----- Source document

Jews or Christians who take the Bible’s views on homosexuality seriously are not obligated to prove that they are not fundamentalists or literalists, let alone bigots (though, of course, people have used the Bible to defend bigotry). Rather, those who claim homosexuality is compatible with Judaism or Christianity bear the burden of proof to reconcile this view with their Bible. Given the unambiguous nature of the biblical attitude toward homosexuality, however, such a reconciliation is not possible. All that is possible is to declare: “I am aware that the Bible condemns homosexuality, and I consider the Bible wrong.” That would be an intellectually honest approach. But this approach leads to another problem. If one chooses which of the Bible’s moral injunctions to take seriously (and the Bible states its prohibition of homosexuality not only as a law, but as a value—”it is an abomination”), of what moral use is the Bible?
Advocates of the religious acceptance of homosexuality respond that while the Bible is morally advanced in some areas, it is morally regressive in others. Its condemnation of homosexuality is one example, and the Torah’s permitting slavery is another. Far from being immoral, however, the Torah’s prohibition of homosexuality was a major part of its liberation (1) of the human being from the bonds of unrestrained sexuality and (2) of women from being peripheral to men’s lives. As for slavery, while the Bible declares homosexuality wrong, it never declares slavery good.
Those who advocate religious acceptance of homosexuality also argue that the Bible prescribes the death penalty for a multitude of sins, including such seemingly inconsequential acts as gathering wood on the Sabbath. Thus, the fact that the Torah declares homosexuality a capital offense may mean that homosexuality is no more grave an offense than some violation of the Sabbath. And since we no longer condemn people who violate the Sabbath, why continue to condemn people who engage in homosexual acts?
The answer is that we do not derive our approach toward homosexuality from the fact that the Torah made it a capital offense. We learn it from the fact that the Bible makes a moral statement about homosexuality. It makes no statement about gathering wood on the Sabbath. The Torah uses its strongest term of censure—“abomination”—to describe homosexuality. It is the Bible’s moral evaluation of homosexuality that distinguishes homosexuality from other offenses, capital or otherwise. As Professor Greenberg, who betrays no inclination toward religious belief writes, “When the word toevah (“abomination”) does appear in the Hebrew Bible, it is sometimes applied to idolatry, cult prostitution, magic, or divination, and is sometimes used more generally. It always conveys great repugnance” (emphasis added).

----------
----- Recorded information

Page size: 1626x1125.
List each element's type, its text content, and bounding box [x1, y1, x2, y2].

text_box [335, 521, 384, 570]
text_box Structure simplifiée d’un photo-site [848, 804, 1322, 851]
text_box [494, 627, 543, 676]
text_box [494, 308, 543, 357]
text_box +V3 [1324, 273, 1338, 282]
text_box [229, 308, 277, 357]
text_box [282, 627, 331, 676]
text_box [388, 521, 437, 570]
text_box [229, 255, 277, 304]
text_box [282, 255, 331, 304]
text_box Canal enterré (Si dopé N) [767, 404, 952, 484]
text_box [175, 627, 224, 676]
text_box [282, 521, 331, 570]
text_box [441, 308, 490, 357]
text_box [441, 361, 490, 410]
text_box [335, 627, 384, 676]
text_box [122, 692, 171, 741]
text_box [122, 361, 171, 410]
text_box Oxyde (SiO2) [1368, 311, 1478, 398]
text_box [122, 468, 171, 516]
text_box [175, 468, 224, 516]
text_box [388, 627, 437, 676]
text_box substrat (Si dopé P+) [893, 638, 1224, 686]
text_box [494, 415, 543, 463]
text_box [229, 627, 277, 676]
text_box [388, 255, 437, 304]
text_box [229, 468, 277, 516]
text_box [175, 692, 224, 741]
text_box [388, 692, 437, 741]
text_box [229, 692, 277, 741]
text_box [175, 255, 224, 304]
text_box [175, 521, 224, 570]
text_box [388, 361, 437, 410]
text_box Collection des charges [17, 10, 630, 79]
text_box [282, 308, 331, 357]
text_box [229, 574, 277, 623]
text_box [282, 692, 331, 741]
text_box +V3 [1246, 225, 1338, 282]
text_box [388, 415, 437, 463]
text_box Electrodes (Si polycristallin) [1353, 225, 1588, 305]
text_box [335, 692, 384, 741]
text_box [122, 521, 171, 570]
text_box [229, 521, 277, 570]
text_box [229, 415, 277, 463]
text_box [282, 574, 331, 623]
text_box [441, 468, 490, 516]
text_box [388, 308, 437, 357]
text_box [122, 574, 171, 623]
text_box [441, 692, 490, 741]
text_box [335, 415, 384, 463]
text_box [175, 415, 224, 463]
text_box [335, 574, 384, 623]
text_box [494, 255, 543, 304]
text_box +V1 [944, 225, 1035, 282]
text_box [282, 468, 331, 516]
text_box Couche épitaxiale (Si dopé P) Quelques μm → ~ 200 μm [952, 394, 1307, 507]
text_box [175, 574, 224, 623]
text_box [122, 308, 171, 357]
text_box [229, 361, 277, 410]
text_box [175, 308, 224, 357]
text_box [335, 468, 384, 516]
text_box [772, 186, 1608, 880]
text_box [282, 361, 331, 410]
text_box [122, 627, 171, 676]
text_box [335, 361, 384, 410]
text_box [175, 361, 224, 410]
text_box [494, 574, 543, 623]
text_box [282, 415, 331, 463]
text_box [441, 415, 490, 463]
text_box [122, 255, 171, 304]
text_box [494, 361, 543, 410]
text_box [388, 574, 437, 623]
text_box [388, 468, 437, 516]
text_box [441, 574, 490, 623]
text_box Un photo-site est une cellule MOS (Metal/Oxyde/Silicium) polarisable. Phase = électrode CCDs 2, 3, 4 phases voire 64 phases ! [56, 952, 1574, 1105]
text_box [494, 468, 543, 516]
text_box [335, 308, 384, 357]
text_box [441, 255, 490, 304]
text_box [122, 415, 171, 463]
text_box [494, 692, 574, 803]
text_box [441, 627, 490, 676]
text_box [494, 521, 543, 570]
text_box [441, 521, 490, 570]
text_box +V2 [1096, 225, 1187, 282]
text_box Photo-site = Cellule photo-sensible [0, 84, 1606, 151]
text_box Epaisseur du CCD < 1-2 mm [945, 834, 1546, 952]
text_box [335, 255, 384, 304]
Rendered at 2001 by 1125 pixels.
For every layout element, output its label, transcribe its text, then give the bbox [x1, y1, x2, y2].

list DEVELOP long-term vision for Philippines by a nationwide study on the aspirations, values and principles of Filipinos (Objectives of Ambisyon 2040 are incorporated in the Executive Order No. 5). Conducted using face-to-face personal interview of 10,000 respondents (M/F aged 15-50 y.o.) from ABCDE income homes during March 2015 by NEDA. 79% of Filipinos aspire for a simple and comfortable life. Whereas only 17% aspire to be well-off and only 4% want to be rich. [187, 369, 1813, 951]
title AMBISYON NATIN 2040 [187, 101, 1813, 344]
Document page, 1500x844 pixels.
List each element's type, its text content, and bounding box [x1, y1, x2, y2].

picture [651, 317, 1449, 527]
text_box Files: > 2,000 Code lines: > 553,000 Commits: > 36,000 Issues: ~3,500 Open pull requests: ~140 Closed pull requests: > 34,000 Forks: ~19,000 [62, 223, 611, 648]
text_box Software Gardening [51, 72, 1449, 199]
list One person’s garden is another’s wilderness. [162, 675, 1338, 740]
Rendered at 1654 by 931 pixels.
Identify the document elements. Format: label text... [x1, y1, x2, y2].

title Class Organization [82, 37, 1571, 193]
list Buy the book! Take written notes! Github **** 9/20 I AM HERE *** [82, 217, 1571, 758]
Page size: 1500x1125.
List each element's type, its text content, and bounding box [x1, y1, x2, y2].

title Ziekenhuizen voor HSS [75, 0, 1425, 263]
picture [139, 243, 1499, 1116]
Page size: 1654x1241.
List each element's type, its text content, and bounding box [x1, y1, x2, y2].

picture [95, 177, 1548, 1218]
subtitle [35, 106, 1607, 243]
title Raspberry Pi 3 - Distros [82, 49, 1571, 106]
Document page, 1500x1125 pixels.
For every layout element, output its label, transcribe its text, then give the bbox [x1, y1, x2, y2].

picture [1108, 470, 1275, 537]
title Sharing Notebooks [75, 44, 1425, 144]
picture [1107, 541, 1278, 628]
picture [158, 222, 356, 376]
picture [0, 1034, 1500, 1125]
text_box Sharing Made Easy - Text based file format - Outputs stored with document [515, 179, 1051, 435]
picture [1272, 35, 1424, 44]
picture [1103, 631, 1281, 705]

----------

Set of tasks:
[1] Answer these from the essay on the Bible and homosexuality:
(a) What act does the essay give as a seemingly inconsequential offense that the Bible makes punishable by death?
(b) What Hebrew word does the essay cite, and how does it translate that word?
(c) According to the essay, the Torah's prohibition freed women from what?
[2] Write the next part of the essay on the Bible and homosexuality, starting after its final sentence.

Answers given:
[1]
(a) Gathering wood on the Sabbath.
(b) Toevah, translated as "abomination."
(c) From being peripheral to men's lives.

[2]
Moreover, the Bible lists homosexuality together with child sacrifice among the “abominations” practiced by the peoples living in the land about to be conquered by the Jews. The two are certainly not morally equatable, but they both characterized a morally primitive world that Judaism set out to destroy. They both characterized a way of life opposite to the one that God demanded of Jews (and even of non-Jew—homosexuality is among the sexual offenses that constitute one of the “seven laws of the children of Noah” that Judaism holds all people must observe). Finally, the Bible adds a unique threat to the Jews if they engage in homosexuality and the other offenses of the Canaanites: “You will be vomited out of the land” just as the non-Jews who practise these things were vomited out of the land. Again, as Greenberg notes, this threat “suggests that the offenses were considered serious indeed.”
Judaism cannot make peace with homosexuality because homosexuality denies many of Judaism’s most fundamental principles. It denies life, it denies God’s expressed desire that men and women cohabit, and it denies the root structure that Judaism wishes for all mankind, the family.
If one can speak of Judaism’s essence, it is contained in the Torah statement, “I have set before you life and death, the blessing and the curse, and you shall choose life.” Judaism affirms whatever enhances life, and it opposes or separates whatever represents death. Thus, a Jewish priest (cohen) is to concern himself only with life. Perhaps alone among world religions, Judaism forbade its priests to come into contact with the dead. To cite some other examples, meat (death) is separated from milk (life); menstruation (death) is separated from sexual intercourse (life); carnivorous animals (death) are separated from vegetarian, kosher, animals (life). This is probably why the Torah juxtaposes child sacrifice with male homosexuality. Though they are not morally analogous, both represent death: one deprives children of life, the other prevents their having life. This parallelism is present in the Talmud: “He who does not engage in propagation of the race is as though he had shed blood.”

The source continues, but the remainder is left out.